Not all school boards agree with the new lawsuit. “As school board members, we are supposed to be about doing everything possible to support” students in need of special education, said Scott Overland, a school board member in Phoenixville, a district of 4,000 students where “a handful” would qualify for services under the change.

Overland acknowledged the timing and implementation of the rule change “definitely has put stress” on some districts, but questioned whether going to court “is the appropriate way to remedy this.”

If families need the services, “I think we need to make it a priority to figure out how to give it to them,” Overland said.

The lawsuit asks the court to find that the state Department of Education violated Pennsylvania’s regulatory procedures and to stop the department from enforcing districts’ compliance with the new policy.

A spokesperson for the Education Department, Taj Magruder, did not comment on the lawsuit, but said that as of Sept. 5, “all students receiving special education services may remain enrolled in public school until they turn 22 years of age.”

The department is “actively working to notify eligible students and their families, as well as our school partners so they can prepare to implement this policy change,” Magruder said, and has posted resources online to address frequently asked questions.

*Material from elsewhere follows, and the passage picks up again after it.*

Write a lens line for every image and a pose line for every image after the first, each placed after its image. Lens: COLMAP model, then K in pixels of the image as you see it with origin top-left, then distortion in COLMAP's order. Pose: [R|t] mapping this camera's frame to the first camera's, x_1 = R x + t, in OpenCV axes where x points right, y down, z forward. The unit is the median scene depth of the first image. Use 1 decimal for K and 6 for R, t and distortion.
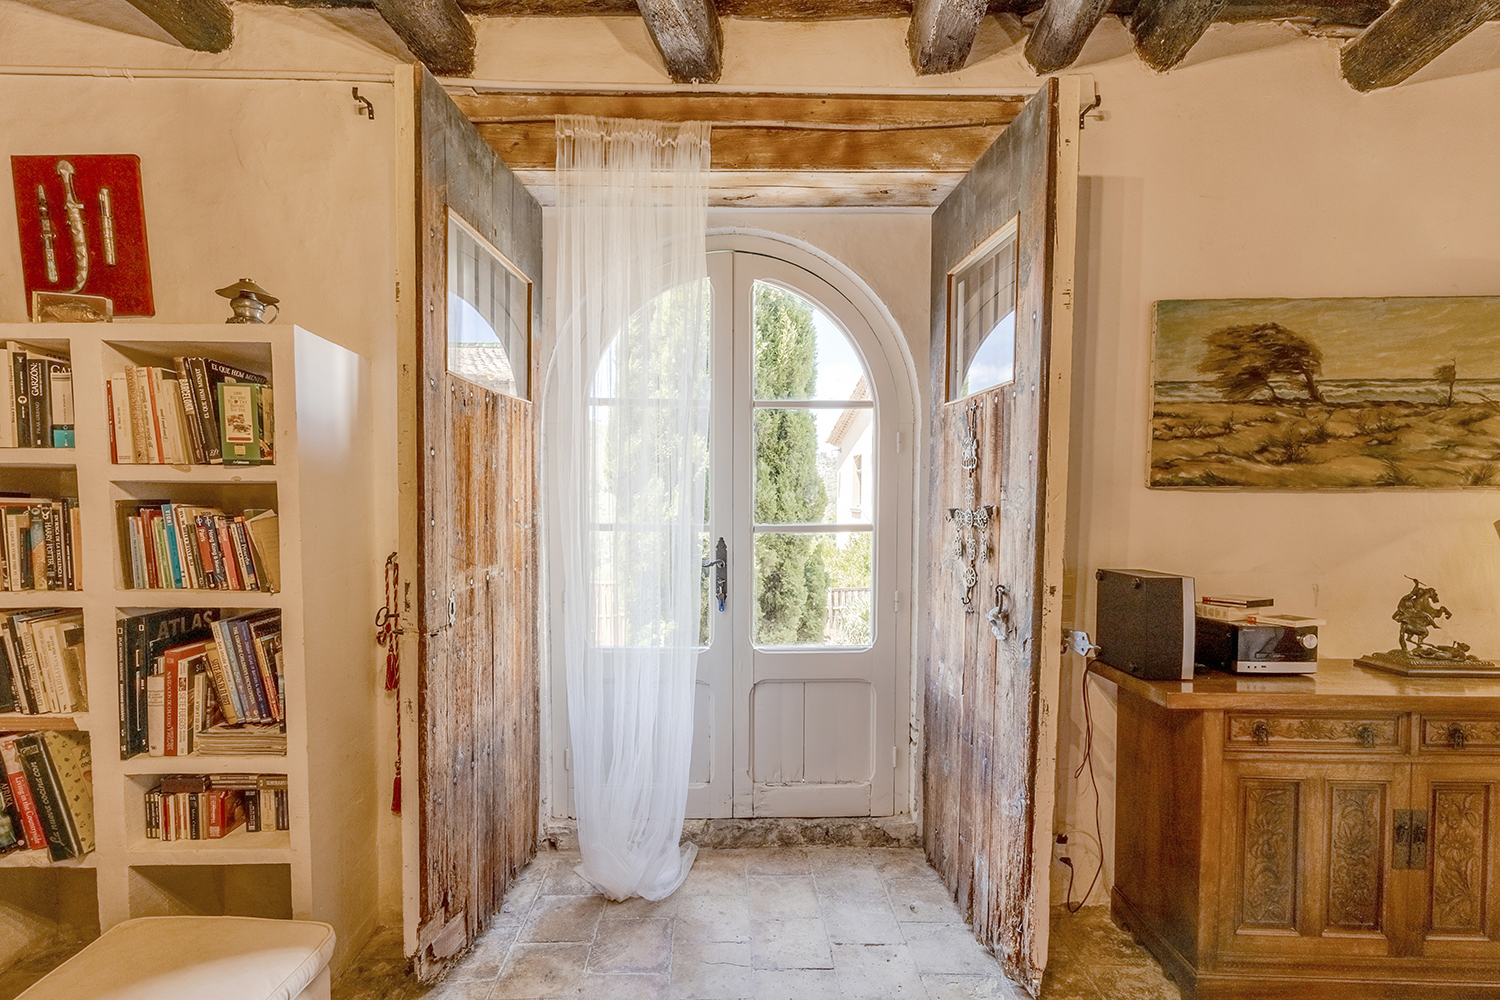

“Federal law is clear: Students entitled to special education services have the right to receive a free and appropriate public education until they turn 22,” said Jonathan McJunkin, a spokesperson for the Public Interest Law Center, which represented the Lower Merion student in the lawsuit filed in July that spurred the policy change. “We are confident that PDE’s new policy, which reflects the Commonwealth’s legal obligations under the (Individuals with Disabilities Education Act), will stand, and that students will continue to be able to receive these services at a critical juncture in their lives.”

Other states have made similar changes, spurred by federal court rulings finding public schools must continue to make services available to students with disabilities until age 22.

In a message to its members last week, the school boards association said it “fully supports providing all students with disabilities” with a free and appropriate public education, and would be circulating draft legislation “that would permit districts to continue to deliver supportive services to eligible students until they reach the age of 22 and would provide the funding to facilitate the expansion of services.”

Mackenzie Christiana, spokesperson for the association, said it did not have an estimate of how much funding was needed.